Material for the task
++++++++++++++++++++
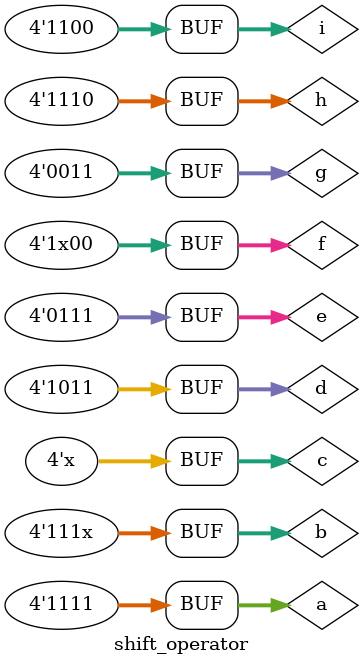
<source format=sv>

module shift_operator();
  reg signed [3:0] a,b,c,d,e,f,g,h,i;
  
  
  initial 
    
    begin 
  
      a=4'b1111;
      b=4'b111x;
      c=4'bxxxx;
      d=4'b1011;
      e=4'b0111;
      
      f=b<<2 ;
      
      g= a>>2;
      
      h= d>>>2;
      i= e<<<2;
      
      
      
      $monitor("a=%b,b=%b,c=%b,d=%b,e=%b,f=%b,g=%b,h=%b,i=%b",a,b,c,d,e,f,g,h,i);
    
    end 
                
  
  initial 
    begin 
      
      $dumpfile("dump.vcd");
      $dumpvars();
      
    end 
  
endmodule



</source>
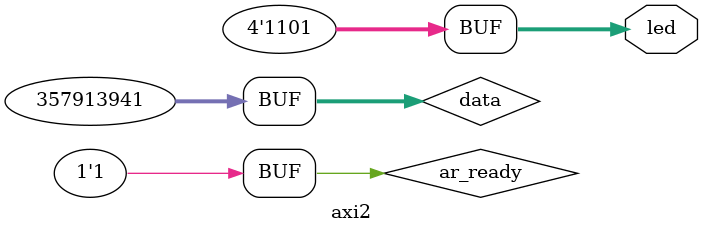
<source format=v>
module axi2 (
  output [3:0]led,
//  input  [1:0]sw
);

  wire  [3:0] clk;
  reg   [31:0] data;

//  assign  sw[0] = data[0];
//  assign  sw[1] = data[1];
  assign led[0] = data[0];
  assign led[1] = data[1];
  assign led[2] = data[2];
  assign led[3] = 1'b1;

  wire ar_valid;
  reg ar_ready;
  wire [11:0] ar_id;
  reg  [11:0] axi_id;
  wire r_valid;

  initial begin
    data[31:0] = 29'b01010101010101010101010101010101;
    ar_ready = 1'b1;
    r_valid = 1'b0;
  end
  
  always @(posedge clk[0]) begin
	if (ar_valid == 1) begin
		axi_id <= ar_id;
		r_valid <= 1'b1;
	end

  end


    PS7 the_PS (		// Master <> Slave
        .FCLKCLK (clk),

    	.MAXIGP0ACLK (clk[0]),		// ! ° AClk
    	//.MAXIGP0ARESETN,	// ! ° AResetN
    	
	// Read address channel (Master > Slave)
    	.MAXIGP0ARID (ar_id),	//   > [11:0] ArId -> RId
    	//.MAXIGP0ARADDR,	// ! > [31:0] ArAddr
    	//.MAXIGP0ARLEN,	//   > [ 3:0] ArLen
    	//.MAXIGP0ARSIZE,	//   > [ 1:0] ArSzie
    	//.MAXIGP0ARBURST,	//   > [ 1:0] ArBurst
    	//.MAXIGP0ARLOCK,	//   > [ 1:0] ArLock
    	//.MAXIGP0ARCACHE,	//   > [ 3:0] ArCache
    	//.MAXIGP0ARPROT,	// ! > [ 2:0] ArProt
    	//.MAXIGP0ARQOS,	//   > [ 3:0] ArQos
    	.MAXIGP0ARVALID (ar_valid),// ! >        ArValid
    	.MAXIGP0ARREADY (ar_ready),	// ! <        ArReady

	// Read data channel (Slave > Master)
    	.MAXIGP0RID (axi_id),	//   < [11:0] RId
    	.MAXIGP0RDATA (data),	// ! < [31:0] RData
    	.MAXIGP0RRESP (2'b00),	// ! < [ 1:0] RResp
    	.MAXIGP0RLAST (1'b1),	//   <        RLast
    	.MAXIGP0RVALID (r_valid),// ! <        RValid
    	.MAXIGP0RREADY		// ! >        RReady

	/* Write address channel (Master > Slave)
	.[11:0] MAXIGP0AWID;	//   > [11:0] AwId
    	.[31:0] MAXIGP0AWADDR;	// ! > [31:0] AwAddr
    	.[3:0] MAXIGP0AWLEN;	//   > [ 3:0] AwLen
    	.[1:0] MAXIGP0AWSIZE;	//   > [ 1:0] AwSize
    	.[1:0] MAXIGP0AWBURST;	//   > [ 1:0] AwBurst
    	.[1:0] MAXIGP0AWLOCK;	//   > [ 1:0] AwLock
    	.[3:0] MAXIGP0AWCACHE;	//   > [ 3:0] AwCahe
    	.[2:0] MAXIGP0AWPROT;	// ! > [ 2:0] AwProt
    	.[3:0] MAXIGP0AWQOS;	//   > [ 3:0] AwQos
    	.MAXIGP0AWVALID,	// ! >        AwValid
    	.MAXIGP0AWREADY;	// ! <        AwReady

	// Write data channel (Master > Slave)
    	.[11:0] MAXIGP0WID;	//   > [11:0] WId
    	.[31:0] MAXIGP0WDATA;	// ! > [31:0] WData
    	.[3:0] MAXIGP0WSTRB;	// ! > [ 3:0] WStrb
    	.MAXIGP0WLAST;		//   >        WLast
    	.MAXIGP0WVALID;		// ! >        WValid
    	.MAXIGP0WREADY,		// ! <        WReady

	//Write response channel (Slave > Master)
    	.[11:0] MAXIGP0BID,	// < [11:0]   BId 
    	.[1:0] MAXIGP0BRESP,	// ! < [ 1:0] BResp (0b'00 Ok, 0b'01 error (Burst etc))
    	.MAXIGP0BVALID;		// ! <        BValid
    	.MAXIGP0BREADY;		// ! >        BReady
	*/
    );	
endmodule




</source>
++++++++++++++++++++
Problem requirements
Where a line of the records includes "wire", copy it.

Result for this exercise
  wire  [3:0] clk;
  wire ar_valid;
  wire [11:0] ar_id;
  wire r_valid;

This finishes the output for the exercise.